[Saved entries]
_____

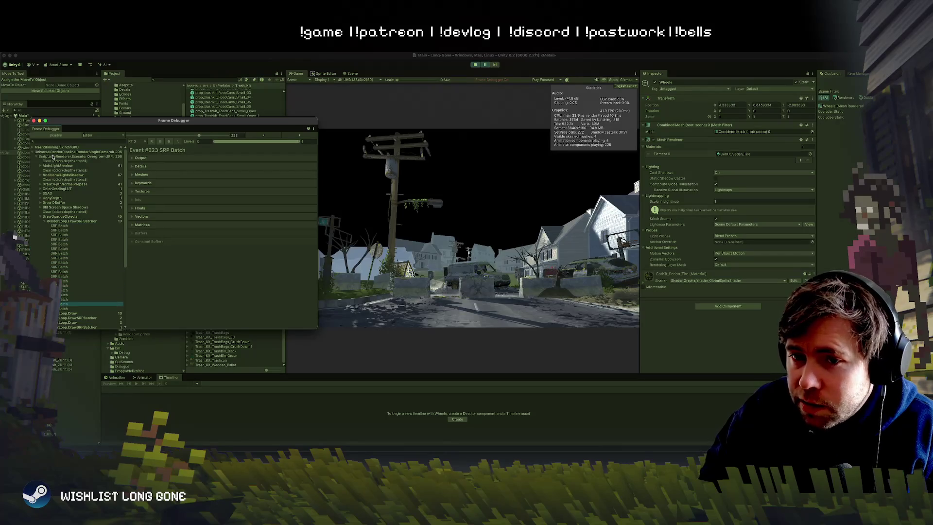
key(Down)
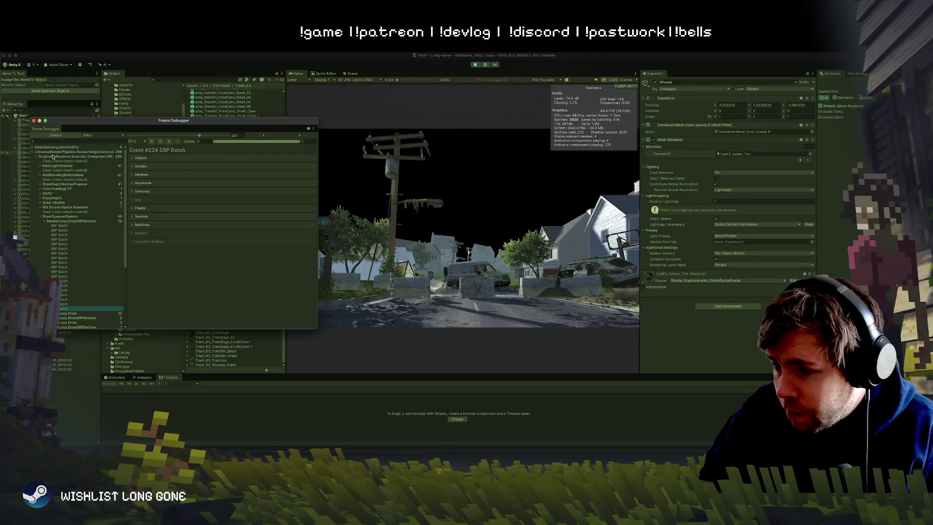
key(Up)
key(Up)
key(Up)
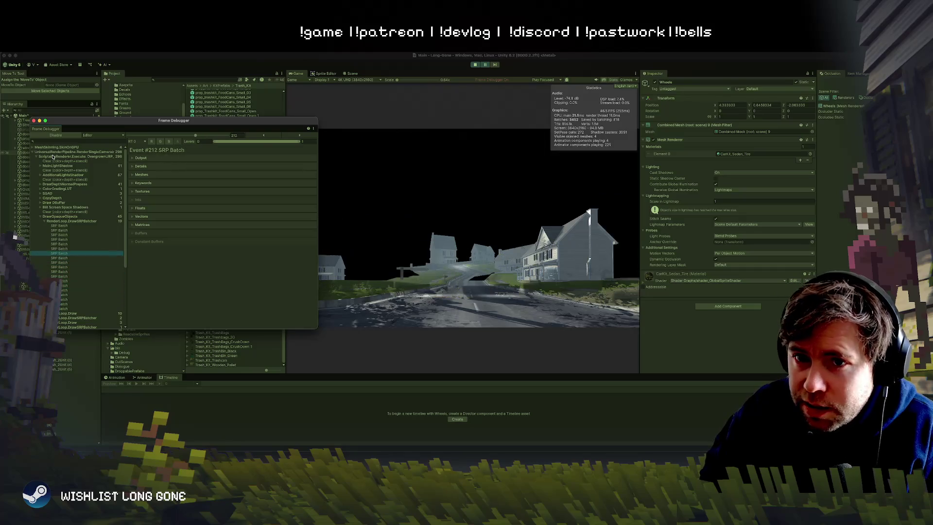
key(Down)
key(Down)
key(Down)
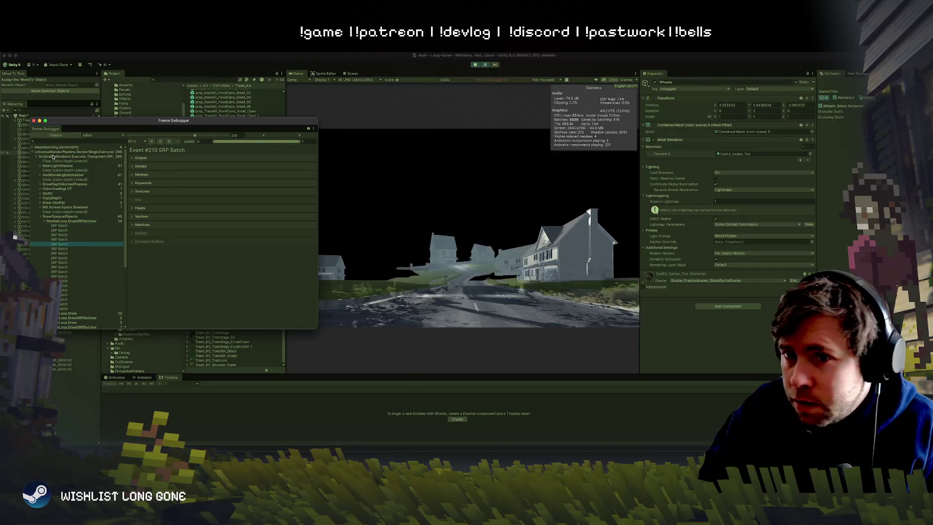
key(Up)
key(Up)
key(Up)
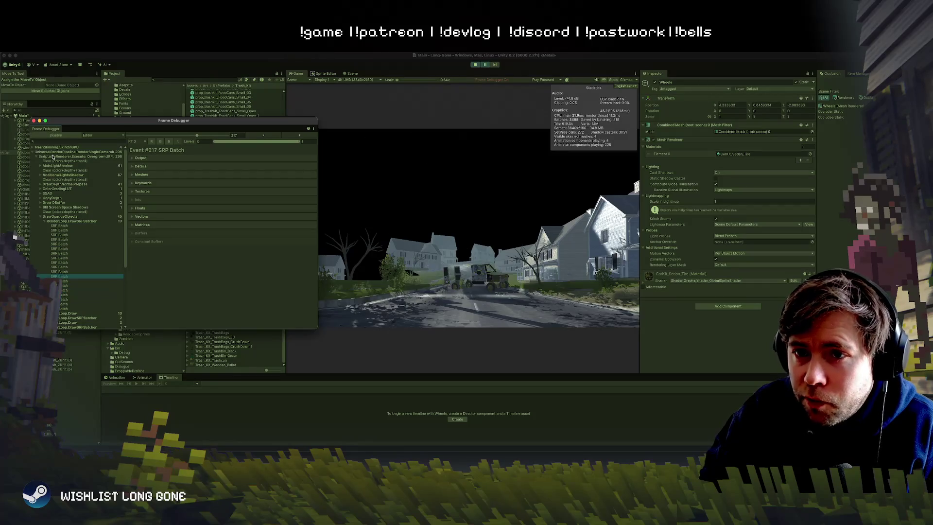
key(Up)
key(Up)
key(Up)
key(Down)
key(Down)
key(Down)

_____

> [WHAT YOU NEED TO DO]: Output the entries exactly as they appear, with no pictures included.

> [RESPONSE]:
key(Down)
key(Up)
key(Up)
key(Up)
key(Down)
key(Down)
key(Down)
key(Up)
key(Up)
key(Up)
key(Up)
key(Up)
key(Up)
key(Down)
key(Down)
key(Down)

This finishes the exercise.